**Required action**
Every line below that holds the string "העליה" should be copied.

%%

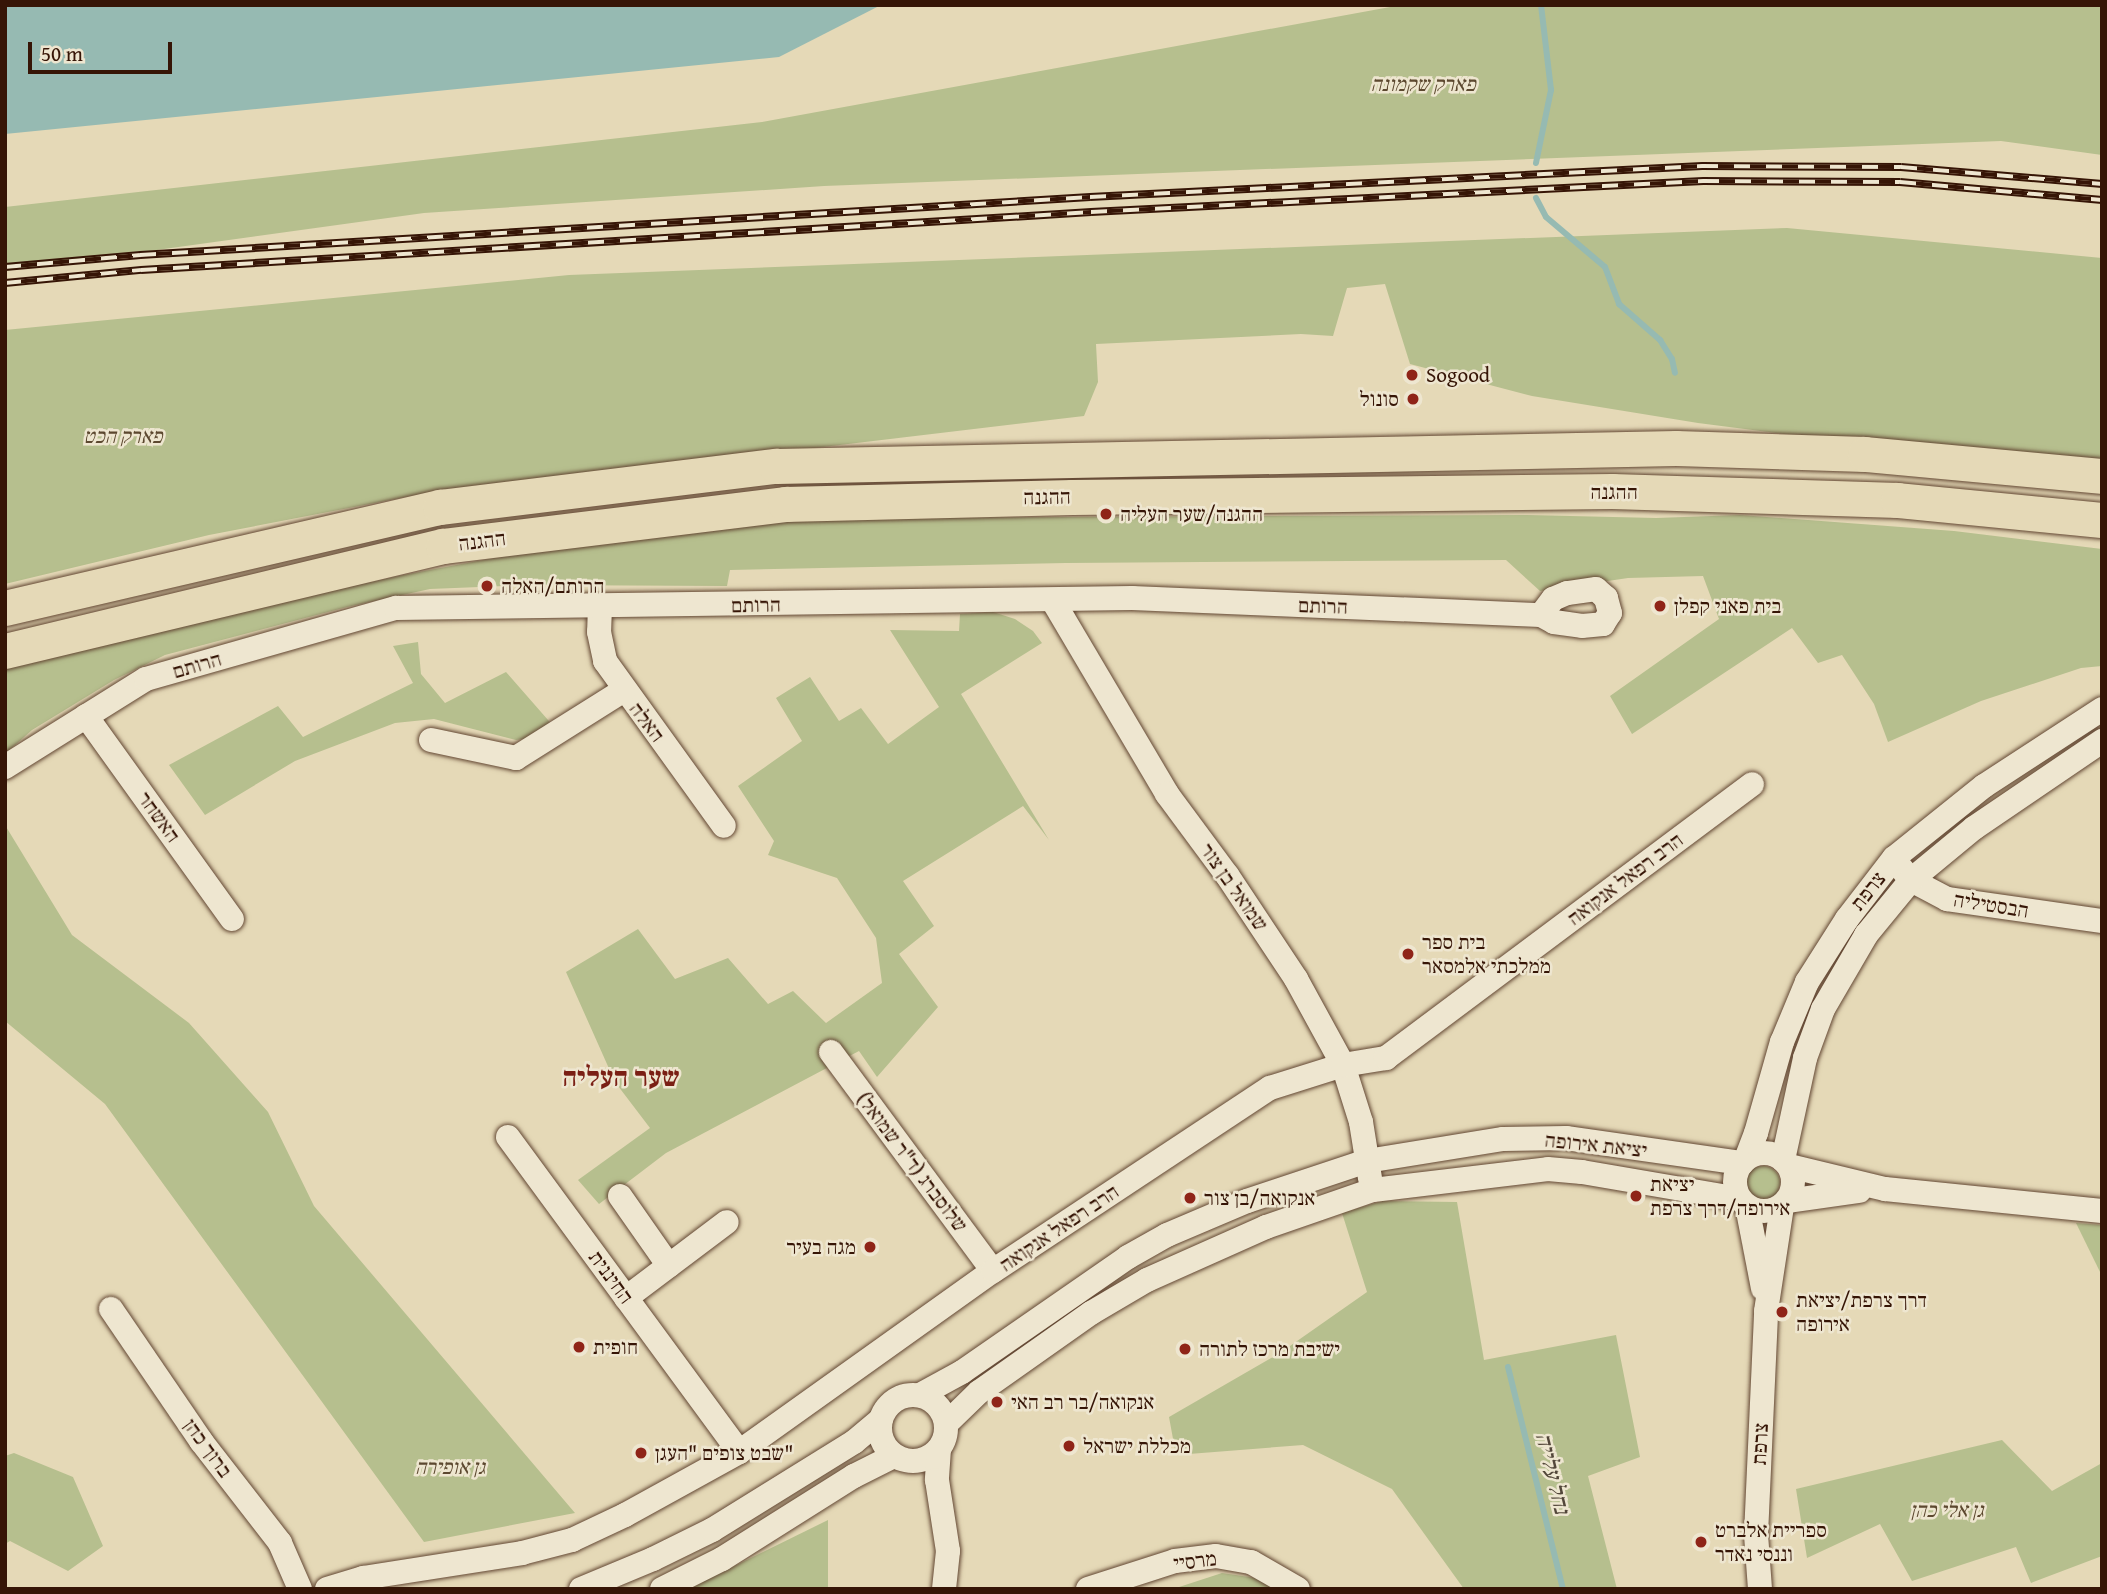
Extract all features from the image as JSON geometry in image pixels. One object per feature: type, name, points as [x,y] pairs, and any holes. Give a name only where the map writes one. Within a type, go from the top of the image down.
[{"type":"highway","name":"ההגנה","points":[[5,608],[440,507],[776,466],[1676,449],[1866,454],[2102,476]]},
{"type":"highway","name":"ההגנה","points":[[5,651],[443,546],[785,504],[1612,491],[1898,500],[2102,520]]},
{"type":"street","name":"הרותם","points":[[5,766],[146,679],[396,608],[1132,598],[1541,615]]},
{"type":"street","name":"שמואל בן צור","points":[[1053,601],[1167,794],[1227,875],[1296,979],[1343,1065],[1361,1122],[1373,1190]]},
{"type":"street","name":"האלה","points":[[600,606],[599,632],[605,661],[724,826]]},
{"type":"street","points":[[431,740],[516,758],[624,690]]},
{"type":"street","name":"צרפת","points":[[1744,1161],[1789,1023],[1807,982],[1847,919],[1894,858],[1993,780],[2102,709]]},
{"type":"street","name":"האשחר","points":[[86,716],[232,919]]},
{"type":"street","name":"צרפת","points":[[1786,1163],[1805,1058],[1823,1009],[1866,935],[1911,880],[1984,820],[2102,741]]},
{"type":"street","name":"הרב רפאל אנקואה","points":[[327,1589],[363,1578],[522,1553],[572,1540],[625,1515],[739,1452],[993,1271],[1270,1088],[1343,1065],[1386,1058],[1752,784]]},
{"type":"street","name":"הבסטיליה","points":[[1894,858],[1911,880],[1934,894],[1959,902],[2102,921]]},
{"type":"street","name":"שלוסברג (ד\"ר שמואל)","points":[[831,1052],[993,1271]]},
{"type":"street","name":"החיננית","points":[[508,1137],[739,1452]]},
{"type":"street","name":"יציאת אירופה","points":[[1367,1161],[1503,1139],[1566,1138],[1744,1161]]},
{"type":"street","points":[[1885,1189],[1784,1203],[1764,1212],[1743,1203],[1735,1181],[1744,1161],[1760,1153],[1786,1163],[1885,1189],[2102,1211]]},
{"type":"street","points":[[581,1589],[712,1530],[854,1442],[881,1419],[892,1401],[905,1395],[920,1395],[962,1372],[1128,1256],[1167,1235],[1248,1201],[1367,1161]]},
{"type":"street","points":[[1784,1203],[1794,1183],[1786,1163]]},
{"type":"street","name":"יציאת אירופה","points":[[1373,1190],[1548,1170],[1582,1172],[1743,1203]]},
{"type":"street","points":[[946,1424],[979,1392],[1091,1313],[1147,1280],[1266,1227],[1373,1190]]},
{"type":"street","points":[[620,1196],[669,1266]]},
{"type":"street","name":"צרפת","points":[[1743,1203],[1766,1311]]},
{"type":"street","name":"צרפת","points":[[1760,1589],[1756,1535],[1766,1311],[1784,1203]]},
{"type":"street","points":[[626,1298],[727,1222]]},
{"type":"street","name":"ברוך כהן","points":[[111,1309],[201,1441],[280,1543],[300,1589]]},
{"type":"street","points":[[920,1395],[936,1404],[946,1424],[945,1437],[939,1449],[937,1480],[948,1551],[944,1589]]},
{"type":"street","points":[[881,1419],[881,1440],[922,1480],[943,1517]]},
{"type":"street","points":[[662,1589],[722,1559],[871,1466],[900,1459],[921,1461],[939,1449]]},
{"type":"street","name":"צרפת","points":[[1743,1589],[1756,1535]]},
{"type":"street","name":"מרסיי","points":[[1088,1589],[1175,1561],[1216,1556],[1251,1562],[1298,1589]]},
{"type":"green space","name":"פארק שקמונה","points":[[1401,5],[2102,5],[2102,155],[2001,141],[824,186],[424,213],[5,271],[5,207],[762,122]]},
{"type":"green space","name":"פארק הכט","points":[[1787,228],[2102,258],[2102,466],[1902,449],[1698,423],[1532,396],[1410,364],[1385,284],[1347,288],[1333,336],[1301,334],[1096,344],[1098,382],[1084,416],[411,496],[209,535],[5,584],[5,330],[569,275]]},
{"type":"green space","points":[[1527,515],[1656,518],[1740,515],[1954,531],[2102,549],[2102,666],[2081,668],[1981,701],[1888,742],[1874,704],[1842,655],[1818,663],[1792,628],[1632,734],[1610,696],[1719,619],[1703,576],[1628,578],[1540,591],[1506,560],[1066,563],[730,570],[727,586],[529,585],[430,589],[347,607],[165,655],[114,680],[32,730],[5,754],[5,669],[113,638],[403,575],[520,553],[791,521],[840,518]]},
{"type":"green space","points":[[993,612],[1015,619],[1033,631],[1042,643],[961,694],[1049,840],[1023,806],[903,881],[934,926],[899,954],[938,1007],[877,1077],[859,1051],[666,1153],[599,1204],[578,1180],[650,1128],[615,1082],[566,972],[638,929],[675,979],[728,958],[768,1004],[793,991],[826,1023],[882,983],[876,938],[837,878],[768,855],[774,841],[738,786],[802,741],[776,698],[810,677],[839,721],[861,708],[888,744],[939,707],[890,630],[959,631],[960,614]]},
{"type":"green space","points":[[418,642],[421,674],[445,703],[506,672],[555,728],[538,737],[516,740],[434,719],[395,723],[295,761],[205,815],[169,765],[278,706],[303,737],[413,683],[393,646]]},
{"type":"green space","name":"גן אופירה","points":[[5,825],[72,935],[189,1023],[268,1112],[314,1206],[575,1513],[424,1542],[105,1104],[5,1021]]},
{"type":"green space","points":[[1763,1166],[1775,1171],[1780,1183],[1775,1195],[1763,1200],[1751,1195],[1746,1183],[1751,1171]]},
{"type":"green space","points":[[1382,1201],[1457,1202],[1484,1360],[1616,1335],[1640,1457],[1588,1476],[1617,1589],[1464,1589],[1392,1489],[1303,1445],[1176,1455],[1169,1417],[1280,1353],[1367,1292],[1342,1213]]},
{"type":"green space","points":[[2076,1223],[2102,1225],[2102,1276]]},
{"type":"green space","name":"גן אלי כהן","points":[[2002,1440],[2052,1491],[2102,1463],[2102,1556],[2031,1583],[2016,1547],[1912,1581],[1880,1524],[1807,1558],[1796,1489]]},
{"type":"green space","points":[[14,1453],[73,1477],[103,1546],[68,1571],[10,1541],[5,1544],[5,1456]]},
{"type":"green space","points":[[828,1520],[828,1589],[688,1589]]},
{"type":"green space","points":[[1222,1573],[1256,1578],[1276,1589],[1173,1589]]},
{"type":"water","points":[[5,5],[881,5],[779,57],[5,134]]},
{"type":"waterway","name":"נחל עלייה","points":[[1536,163],[1551,90],[1541,5]]},
{"type":"waterway","name":"נחל עלייה","points":[[1536,198],[1546,217],[1605,267],[1619,304],[1660,340],[1672,359],[1675,373]]},
{"type":"waterway","name":"נחל עלייה","points":[[1508,1367],[1563,1589]]},
{"type":"railway","points":[[5,267],[140,255],[1090,197],[1702,166],[1901,167],[2102,184]]},
{"type":"railway","points":[[5,283],[141,270],[1091,212],[1703,181],[1900,182],[2102,200]]},
{"type":"place","name":"Sogood","points":[[1412,375]]},
{"type":"place","name":"סונול","points":[[1413,399]]},
{"type":"place","name":"ההגנה/שער העליה","points":[[1106,514]]},
{"type":"place","name":"הרותם/האלה","points":[[487,586]]},
{"type":"place","name":"בית פאני קפלן","points":[[1660,606]]},
{"type":"place","name":"בית ספר ממלכתי אלמסאר","points":[[1408,954]]},
{"type":"place","name":"יציאת אירופה/דרך צרפת","points":[[1636,1196]]},
{"type":"place","name":"אנקואה/בן צור","points":[[1190,1198]]},
{"type":"place","name":"מגה בעיר","points":[[870,1247]]},
{"type":"place","name":"דרך צרפת/יציאת אירופה","points":[[1782,1312]]},
{"type":"place","name":"חופית","points":[[579,1347]]},
{"type":"place","name":"ישיבת מרכז לתורה","points":[[1185,1349]]},
{"type":"place","name":"אנקואה/בר רב האי","points":[[997,1402]]},
{"type":"place","name":"מכללת ישראל","points":[[1069,1446]]},
{"type":"place","name":"שבט צופים \"העגן\"","points":[[641,1453]]},
{"type":"place","name":"ספריית אלברט וננסי נאדר","points":[[1701,1542]]},
{"type":"district","name":"שער העליה","points":[[621,1076]]}]
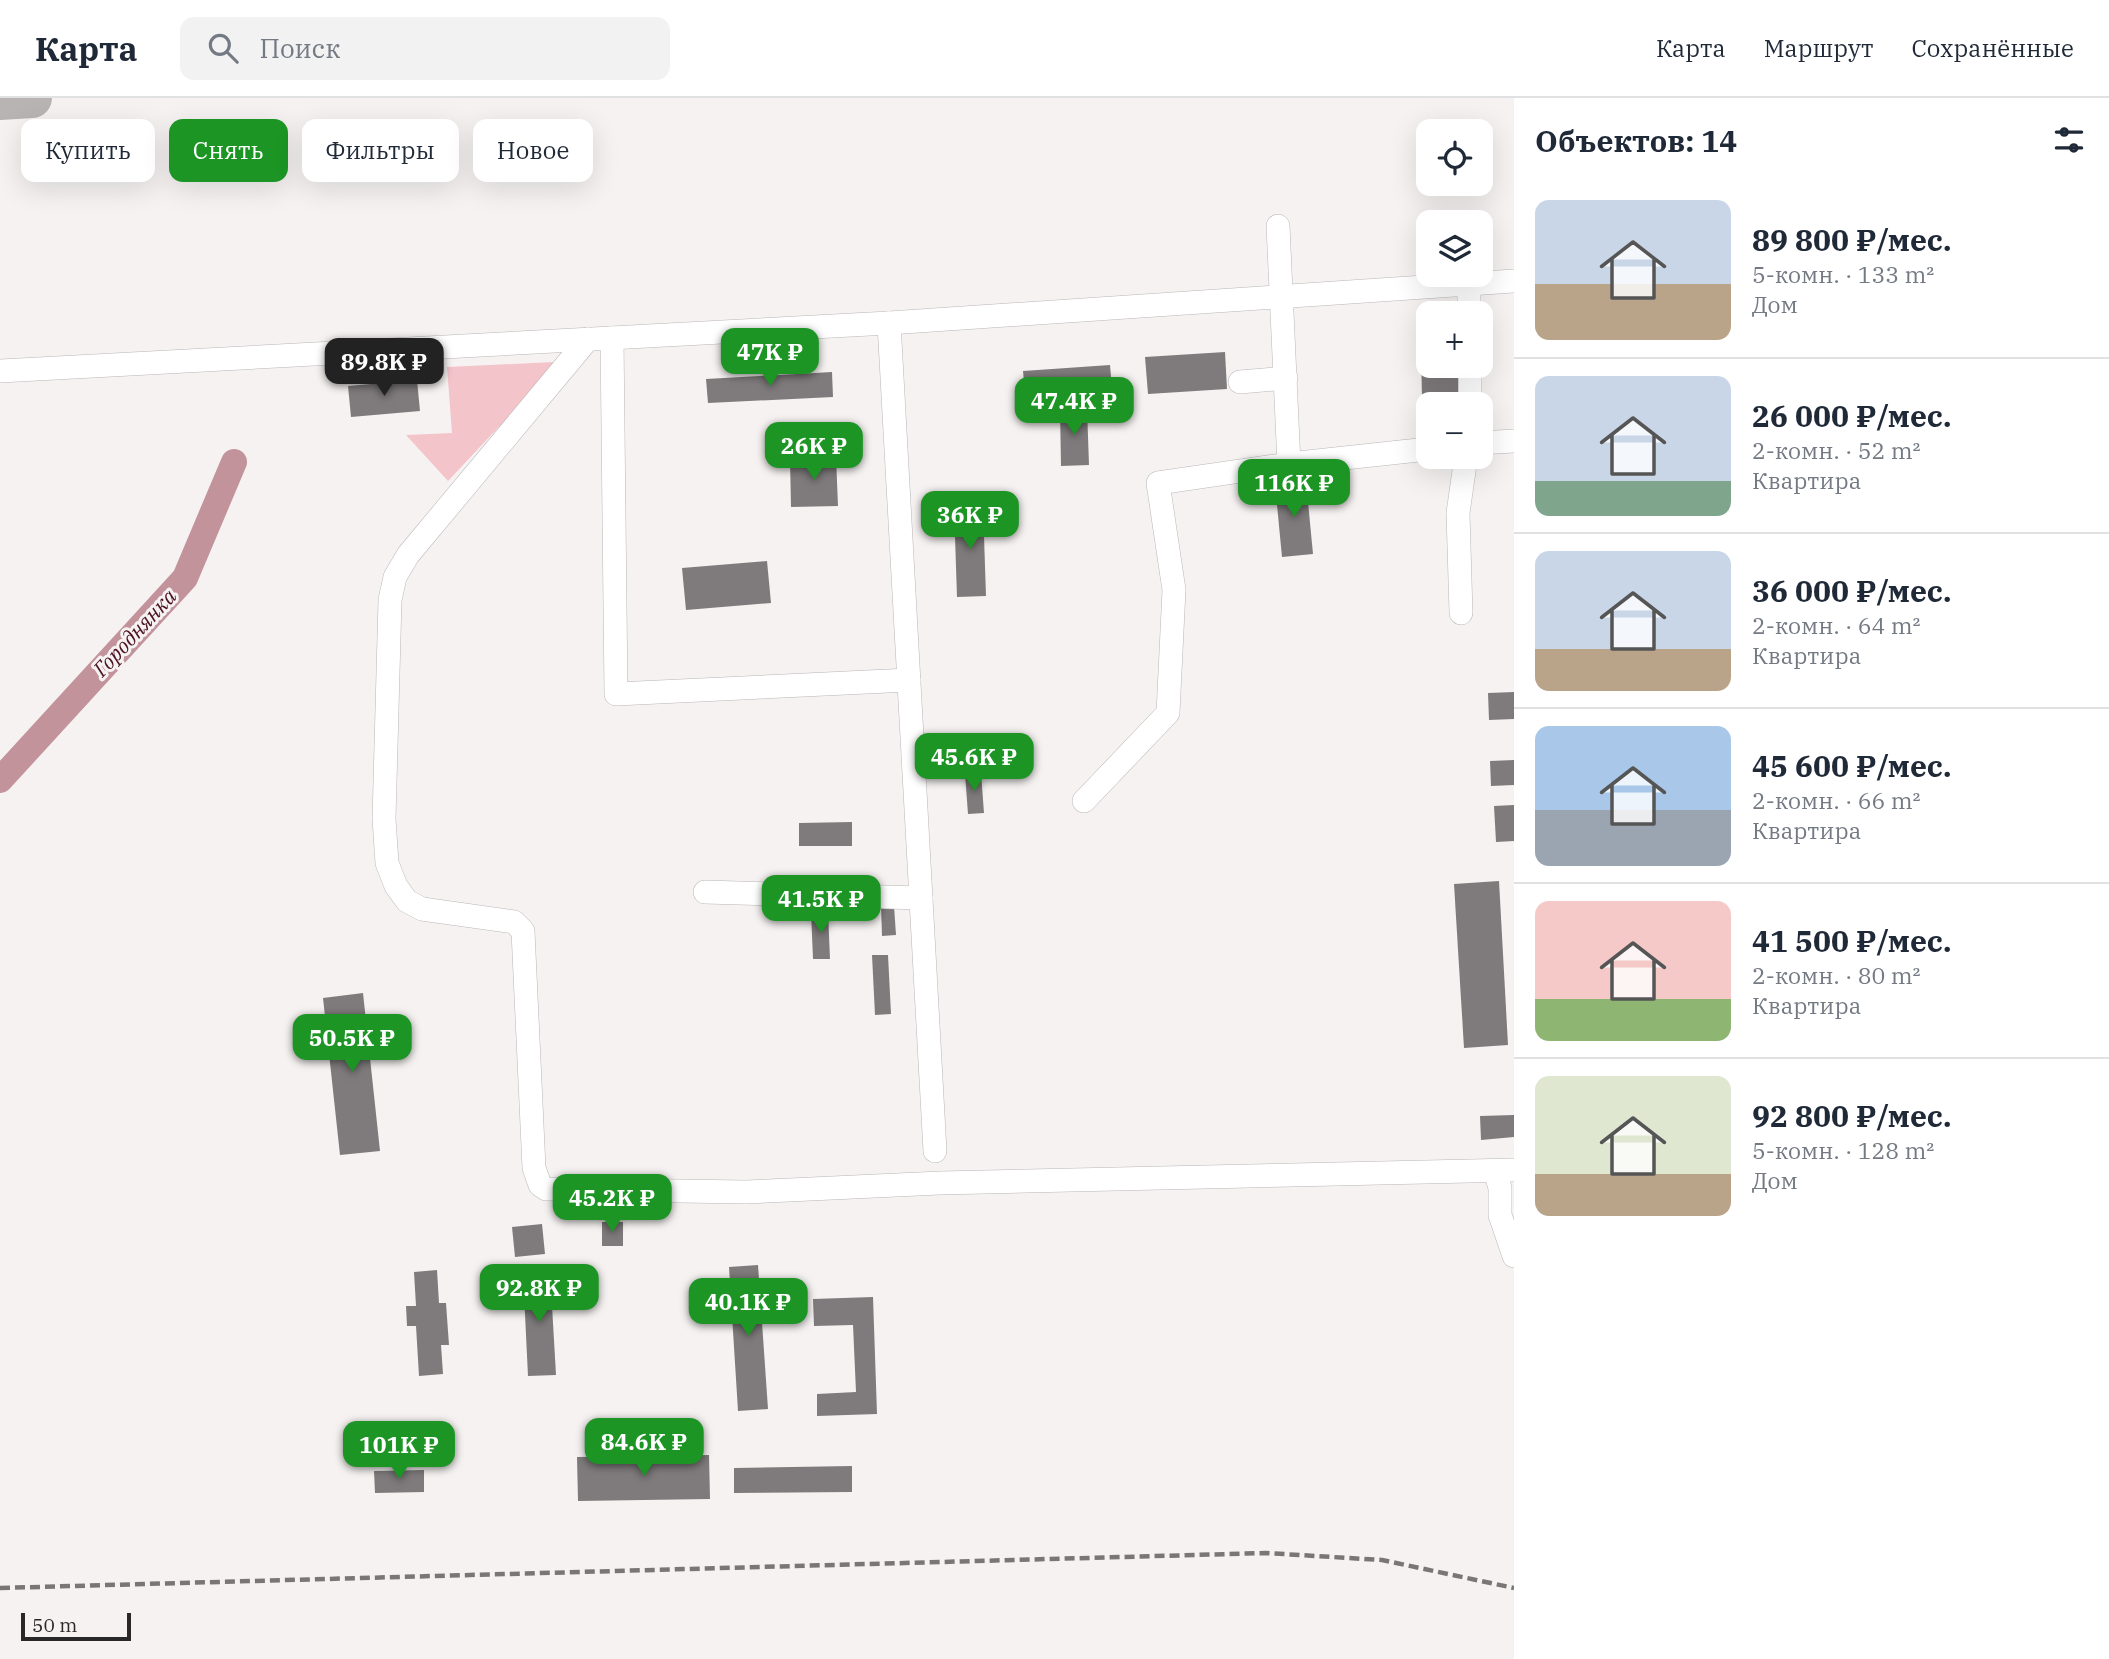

%%

**Answer space**
{"type":"place","name":"ההגנה/שער העליה","points":[[1106,514]]},
{"type":"district","name":"שער העליה","points":[[621,1076]]}]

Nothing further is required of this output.